Top of Materials provided

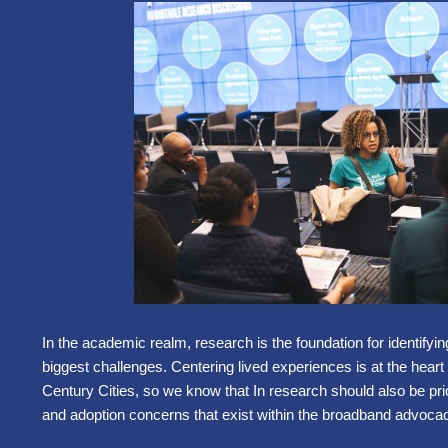
In the academic realm, research is the foundation for identifyin
biggest challenges. Centering lived experiences is at the heart
Century Cities, so we know that In research should also be pri
and adoption concerns that exist within the broadband advocac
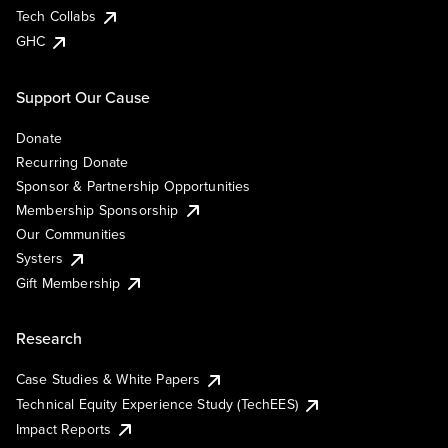
Tech Collabs
GHC
Support Our Cause
Donate
Recurring Donate
Sponsor & Partnership Opportunities
Membership Sponsorship
Our Communities
Systers
Gift Membership
Research
Case Studies & White Papers
Technical Equity Experience Study (TechEES)
Impact Reports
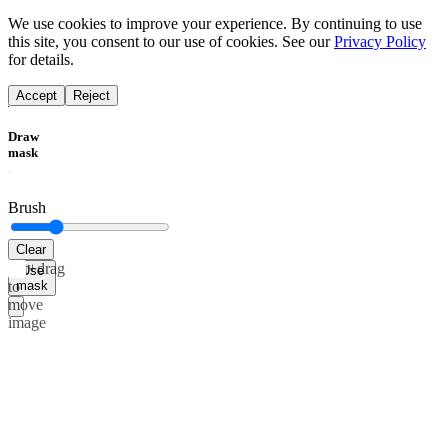
We use cookies to improve your experience. By continuing to use
this site, you consent to our use of cookies. See our
Privacy Policy
for details.
Accept
Reject
Draw
mask
Brush
Clear
Alt+drag
Use
mask
to
move
image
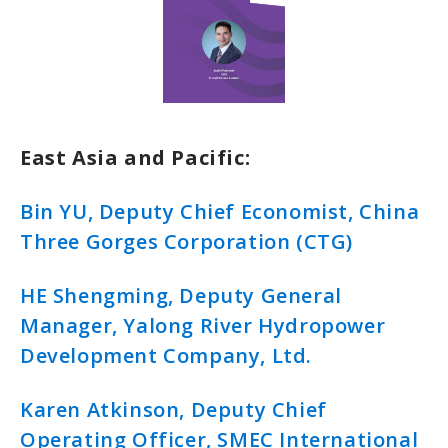
East Asia and Pacific:
Bin YU, Deputy Chief Economist, China
Three Gorges Corporation (CTG)
HE Shengming, Deputy General
Manager, Yalong River Hydropower
Development Company, Ltd.
Karen Atkinson, Deputy Chief
Operating Officer, SMEC International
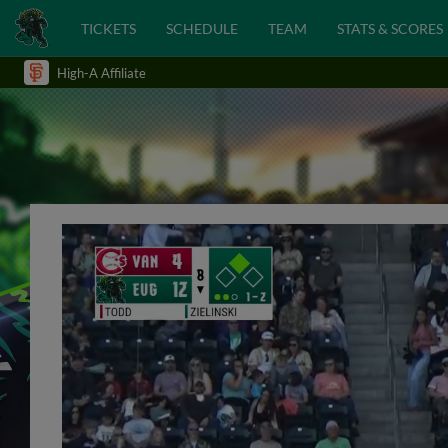
TICKETS
SCHEDULE
TEAM
STATS & SCORES
High-A Affiliate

Bottom of Materials provided

**Your assignment**.
Go through the lines above and count those with the string "that". Reply with the count and nothing more.

**Result of this task**.
2